Southern Co. granted “game-changing” FAA waiver for autonomous drone inspections

Southern Co. granted “game-changing” FAA waiver for autonomous drone inspections

A new waiver from the Federal Aviation Administration (FAA) gives Southern Company the ability to perform drone inspections at the utility’s power plants and other facilities without the need for someone onsite.

The utility plans to install docks onsite at its plants to enable inspections. The docks can be compared to aircraft hangars for drones.

For the last year, Southern Co. has used Plant Barry in Alabama as the test site to capture data and prove to the FAA this technology could be used safely.

The utility called the latest development a “huge step” in advancing autonomous and remote operations at scale.

Mat Spurlock, Sr. UAS Pilot for Southern Company, told Power Engineering inspections now can be done remotely from a control center, keeping employees out of potentially hazardous environments. Previously, a pilot and visual observer had to be onsite.

“Efficiency and safety are the two drivers for this,” he said.

For example, proactive inspections of cooling towers, turbines, dry cask storage at nuclear facilities or panels at solar farms could be done more often and efficiently.

At a nuclear plant’s dry cask storage facility, inspections are conducted on a daily occurrence, with a radiation protection technician, engineer and security officer all needed onsite. Now, a dock could be installed at the plant, with a drone completing that mission and delivering data automatically to the engineer.

“The goal is to build a [machine learning] model to even eventually remove the engineer from having to inspect that data,” said Spurlock. “It would point out, this is different than it was yesterday, or this is an obstructed vent.”

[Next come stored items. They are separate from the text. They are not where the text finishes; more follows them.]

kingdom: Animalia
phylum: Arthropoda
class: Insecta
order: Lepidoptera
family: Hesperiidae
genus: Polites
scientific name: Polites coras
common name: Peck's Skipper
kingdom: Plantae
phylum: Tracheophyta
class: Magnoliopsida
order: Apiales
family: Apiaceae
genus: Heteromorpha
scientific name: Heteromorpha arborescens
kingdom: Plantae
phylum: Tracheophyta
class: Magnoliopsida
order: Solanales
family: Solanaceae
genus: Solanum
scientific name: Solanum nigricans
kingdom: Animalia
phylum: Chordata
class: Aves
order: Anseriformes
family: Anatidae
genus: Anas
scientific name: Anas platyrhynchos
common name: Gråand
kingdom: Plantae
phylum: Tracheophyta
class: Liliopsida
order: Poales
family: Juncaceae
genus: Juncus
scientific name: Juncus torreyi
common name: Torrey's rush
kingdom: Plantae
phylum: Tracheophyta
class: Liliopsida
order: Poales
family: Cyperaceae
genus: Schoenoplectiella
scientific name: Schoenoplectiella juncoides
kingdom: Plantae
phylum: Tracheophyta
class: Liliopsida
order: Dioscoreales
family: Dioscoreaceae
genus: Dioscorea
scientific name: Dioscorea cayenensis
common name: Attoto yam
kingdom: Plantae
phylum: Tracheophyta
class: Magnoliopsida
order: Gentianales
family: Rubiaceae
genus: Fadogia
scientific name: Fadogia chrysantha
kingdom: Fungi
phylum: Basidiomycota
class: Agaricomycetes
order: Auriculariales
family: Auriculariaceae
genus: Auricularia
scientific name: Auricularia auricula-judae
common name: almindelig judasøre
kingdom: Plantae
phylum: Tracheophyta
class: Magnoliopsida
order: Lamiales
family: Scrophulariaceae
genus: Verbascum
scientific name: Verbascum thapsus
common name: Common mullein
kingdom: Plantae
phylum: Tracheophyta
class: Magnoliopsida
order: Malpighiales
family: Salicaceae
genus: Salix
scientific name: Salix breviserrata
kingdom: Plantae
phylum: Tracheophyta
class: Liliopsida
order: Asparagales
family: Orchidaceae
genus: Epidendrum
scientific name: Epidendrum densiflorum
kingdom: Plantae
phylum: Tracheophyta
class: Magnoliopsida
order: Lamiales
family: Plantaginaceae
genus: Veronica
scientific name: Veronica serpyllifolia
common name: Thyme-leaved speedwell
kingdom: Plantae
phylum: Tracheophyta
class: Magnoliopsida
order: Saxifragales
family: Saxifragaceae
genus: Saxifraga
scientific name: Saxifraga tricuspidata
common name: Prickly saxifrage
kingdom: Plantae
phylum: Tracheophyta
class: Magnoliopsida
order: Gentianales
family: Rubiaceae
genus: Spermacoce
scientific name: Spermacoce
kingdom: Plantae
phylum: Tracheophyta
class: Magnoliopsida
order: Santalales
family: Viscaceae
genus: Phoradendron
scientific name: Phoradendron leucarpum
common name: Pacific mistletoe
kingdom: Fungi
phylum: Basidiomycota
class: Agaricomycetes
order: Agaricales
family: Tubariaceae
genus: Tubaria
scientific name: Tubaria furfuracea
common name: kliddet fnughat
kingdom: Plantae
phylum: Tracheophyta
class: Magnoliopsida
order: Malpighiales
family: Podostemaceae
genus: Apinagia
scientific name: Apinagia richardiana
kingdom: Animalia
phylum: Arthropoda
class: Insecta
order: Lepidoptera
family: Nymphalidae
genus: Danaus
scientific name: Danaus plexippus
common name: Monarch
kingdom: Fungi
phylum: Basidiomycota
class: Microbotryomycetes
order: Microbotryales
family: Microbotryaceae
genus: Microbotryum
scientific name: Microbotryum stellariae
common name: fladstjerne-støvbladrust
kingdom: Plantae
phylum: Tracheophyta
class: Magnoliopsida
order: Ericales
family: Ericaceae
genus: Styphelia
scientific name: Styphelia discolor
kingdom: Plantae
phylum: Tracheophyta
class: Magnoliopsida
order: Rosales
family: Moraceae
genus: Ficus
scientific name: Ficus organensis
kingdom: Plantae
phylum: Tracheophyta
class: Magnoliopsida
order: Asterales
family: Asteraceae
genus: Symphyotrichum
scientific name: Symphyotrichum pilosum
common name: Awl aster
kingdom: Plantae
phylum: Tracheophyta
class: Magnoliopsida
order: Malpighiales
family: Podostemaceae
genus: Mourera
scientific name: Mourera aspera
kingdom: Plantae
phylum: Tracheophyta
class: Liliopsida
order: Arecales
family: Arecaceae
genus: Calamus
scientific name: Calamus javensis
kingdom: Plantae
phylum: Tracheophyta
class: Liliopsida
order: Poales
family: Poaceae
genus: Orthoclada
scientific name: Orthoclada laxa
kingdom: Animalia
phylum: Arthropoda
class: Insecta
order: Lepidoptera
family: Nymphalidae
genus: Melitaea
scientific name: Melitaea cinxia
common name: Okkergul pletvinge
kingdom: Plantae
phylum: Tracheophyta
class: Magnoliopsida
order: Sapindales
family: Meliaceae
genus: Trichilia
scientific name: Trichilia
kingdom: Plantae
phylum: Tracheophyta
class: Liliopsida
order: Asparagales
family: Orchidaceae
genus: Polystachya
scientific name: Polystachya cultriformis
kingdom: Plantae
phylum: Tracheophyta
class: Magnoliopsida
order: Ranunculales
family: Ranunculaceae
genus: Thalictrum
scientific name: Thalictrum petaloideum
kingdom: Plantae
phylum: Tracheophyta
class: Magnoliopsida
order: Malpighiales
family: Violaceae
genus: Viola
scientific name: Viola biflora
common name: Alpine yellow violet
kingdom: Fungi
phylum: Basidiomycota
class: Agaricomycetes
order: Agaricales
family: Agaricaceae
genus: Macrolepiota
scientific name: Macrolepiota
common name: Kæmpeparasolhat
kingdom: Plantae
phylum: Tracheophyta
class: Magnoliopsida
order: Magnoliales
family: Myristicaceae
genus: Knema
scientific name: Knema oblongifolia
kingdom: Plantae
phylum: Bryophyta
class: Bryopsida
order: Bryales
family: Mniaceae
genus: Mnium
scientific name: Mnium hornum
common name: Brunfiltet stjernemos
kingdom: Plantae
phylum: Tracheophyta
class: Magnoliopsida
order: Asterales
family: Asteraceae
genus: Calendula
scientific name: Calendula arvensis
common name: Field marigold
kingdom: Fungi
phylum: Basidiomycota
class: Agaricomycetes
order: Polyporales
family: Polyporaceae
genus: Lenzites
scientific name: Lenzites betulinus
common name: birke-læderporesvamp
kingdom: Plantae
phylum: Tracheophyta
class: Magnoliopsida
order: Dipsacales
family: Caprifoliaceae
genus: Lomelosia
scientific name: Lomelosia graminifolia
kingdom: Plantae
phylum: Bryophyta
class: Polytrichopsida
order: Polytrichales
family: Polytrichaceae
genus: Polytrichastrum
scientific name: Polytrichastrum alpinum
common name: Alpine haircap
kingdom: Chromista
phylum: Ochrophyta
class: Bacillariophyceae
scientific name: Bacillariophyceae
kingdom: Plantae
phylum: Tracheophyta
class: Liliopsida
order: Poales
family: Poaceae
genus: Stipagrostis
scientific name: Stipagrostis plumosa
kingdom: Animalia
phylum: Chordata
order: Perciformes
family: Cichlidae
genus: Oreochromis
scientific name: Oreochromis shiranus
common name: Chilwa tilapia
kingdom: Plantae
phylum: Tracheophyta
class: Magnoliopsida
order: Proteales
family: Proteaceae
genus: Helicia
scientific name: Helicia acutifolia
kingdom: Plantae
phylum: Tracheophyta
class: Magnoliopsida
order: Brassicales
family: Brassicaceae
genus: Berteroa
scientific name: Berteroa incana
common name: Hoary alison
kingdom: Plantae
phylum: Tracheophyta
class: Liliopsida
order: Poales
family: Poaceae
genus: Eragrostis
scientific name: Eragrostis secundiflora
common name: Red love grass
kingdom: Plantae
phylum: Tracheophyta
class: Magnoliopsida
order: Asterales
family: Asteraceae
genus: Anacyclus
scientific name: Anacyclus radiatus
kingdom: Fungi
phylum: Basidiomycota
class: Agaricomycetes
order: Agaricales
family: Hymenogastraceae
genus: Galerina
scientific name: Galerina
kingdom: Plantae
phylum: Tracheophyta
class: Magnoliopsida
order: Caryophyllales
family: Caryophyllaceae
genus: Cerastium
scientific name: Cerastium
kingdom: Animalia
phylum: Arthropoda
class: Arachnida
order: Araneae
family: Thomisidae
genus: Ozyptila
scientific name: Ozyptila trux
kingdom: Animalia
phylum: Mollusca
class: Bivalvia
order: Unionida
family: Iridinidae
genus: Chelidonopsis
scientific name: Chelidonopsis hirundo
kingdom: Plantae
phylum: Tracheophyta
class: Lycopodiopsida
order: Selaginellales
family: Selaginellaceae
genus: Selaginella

Spurlock also noted the benefit of O&M cost reductions, with multi-day processes reduced to 45 minutes.

“Say we have a fault in the switchyard at a plant, we can immediately launch that aircraft, go to that location and try to determine what caused it without sending personnel out there,” said Spurlock. “Then when we do dispatch personnel or equipment, we already know what they’re getting into.”

The only two notifications required for an inspection would be NOTAMS, or notifications to other pilots if there’s an airport nearby, and to Southern Company’s own personnel where the drone will be launched.

Spurlock said future inspections will be pre-programmed. Inspectors could view the flights in real-time or examine the post-process data after it’s recovered.

“It’s really just game-changing to us,” he said.